Romney’s Libor of love: Mitt Romney arrived in London this morning where he will watch the Olympic Games and hold fundraisers, including two with bankers and lobbyists involved in the expanding Libor rate-fixing scandal. London-based bank Barclays paid a $450 million fine earlier this month for manipulating the Libor, a rate that determines trillions of dollars of loans around the globe. The company's ex-CEO resigned both his post at the company and his hosting duties of a Romney fundraiser, but Barclays lobbyist Patrick Durkin remains a co-chair of the Romney fundraisers, and there are others with ties to the scandal as well. Some involved in the scandal could face jail time in the future.

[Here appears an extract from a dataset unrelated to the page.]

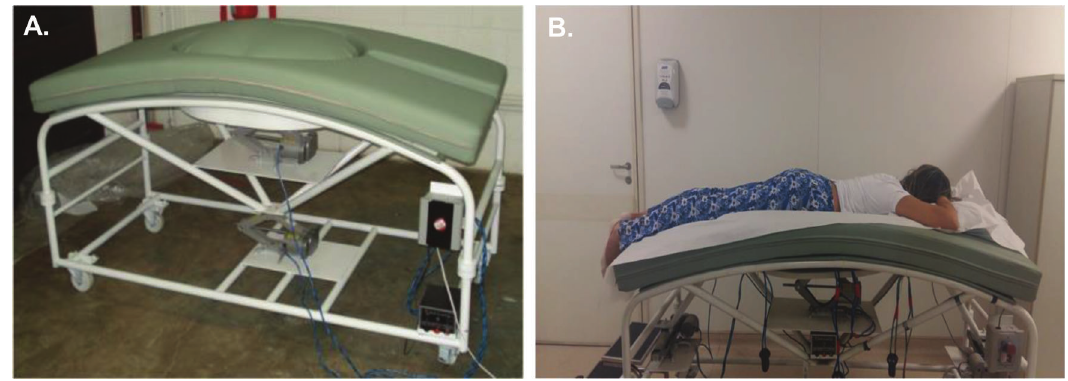
Figure 1 - A. Lateral view of the prototype of the stretcher that was specifically designed for pregnant women. National Industrial Intellectual Property Institute (INPI Brazil) – BR 10 2014 017147 9 and International - Patent Cooperation Treaty (PCT/BR2015/000103) B. A pregnant woman in the prone position on the stretcherwith cervical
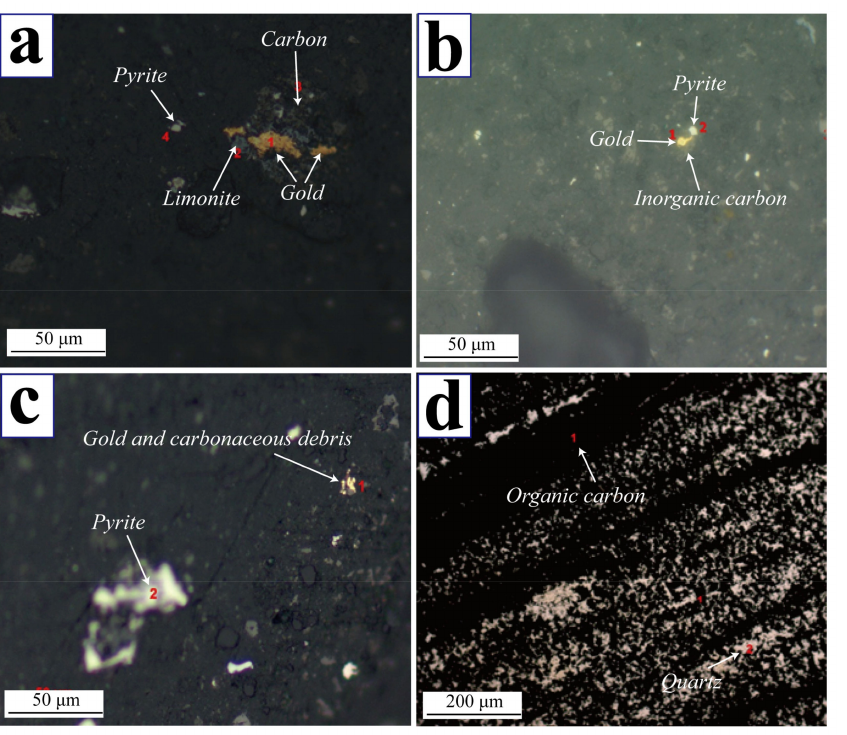
Figure 1. The process mineralogical analysis of raw ore. ( a ) The native gold is surrounded by limonite, carbonaceous and pyrite fragments; ( b ) Natural gold is associated with pyrite and carbonaceous; ( c ) Natural gold and carbon debris are symbiotic with each other; ( d ) The characteristics of carbon embedded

No one trusts Wall Street: Despite the demise of the Occupy movement, Americans’ confidence in big banks has continued to erode, even as the economy has begun to recover, with a new survey showing just 21 percent saying they trust the financial system. It’s the lowest level the Chicago Booth/Kellogg School survey has found since March of 2009. A majority of respondents trust community banks, but fewer than one in four trust big national banks.
The cost of repeal: In Republicans’ ongoing fight against the Affordable Care Act, one of their chief arguments is that we can’t afford to let the law stand. But according to a new report from the official scorekeeper of how much things cost on Capitol Hill, the Congressional Budget Office, the opposite may be true. An estimate released by the CBO yesterday afternoon found that repealing the healthcare law would increase the deficit by $109 billion over the next decade.
The estimate also found that states opting out of the Medicaid expansion portion of the law in the wake of the Supreme Court’s ruling will make Obamacare cost less, but will mean it will cover fewer people. The CBO estimates that about 3 million who would have received coverage will now not, thanks to Republican governors determined to sabotage the law. That means Obamacare may fall short of its goal of universal coverage, but the decreased coverage would also save the federal government $84 billion over 11 years.
Adelson-watch: Casino mogul Sheldon Adelson has anted up another $6.5 million, this time on a Republican Jewish group that is seeking to sway Jewish voters in swing states. The Republican Jewish Coalition “plans to begin a multimillion-dollar advertising campaign in the coming weeks called ‘My Buyer’s Remorse,’ targeting voters in Florida, Ohio and Pennsylvania, aides said. The campaign uses testimonials from people who say they regret supporting Mr. Obama because of his economic policies and his posture toward Israel, in hopes of cutting into the wide advantage Democrats have held over Republicans among Jewish voters,” the New York Times reports. Adelson has pledged to spend as much as $100 million on the election this year, but at this pace, he’ll far exceed that by November.
Solar boost: The Obama administration has launched a big new solar power initiative, opening up 285,000 acres of public lands in six Western states to solar power projects as part of an energy plan announced yesterday. The Obama administration has already approved 17 solar projects on public lands, where none existed before the president took office. Even so, the dream is fairly modest: The Interior Department hopes that by 2030, the plan announced yesterday will generate 23,700 megawatts of power, enough for 7 million homes.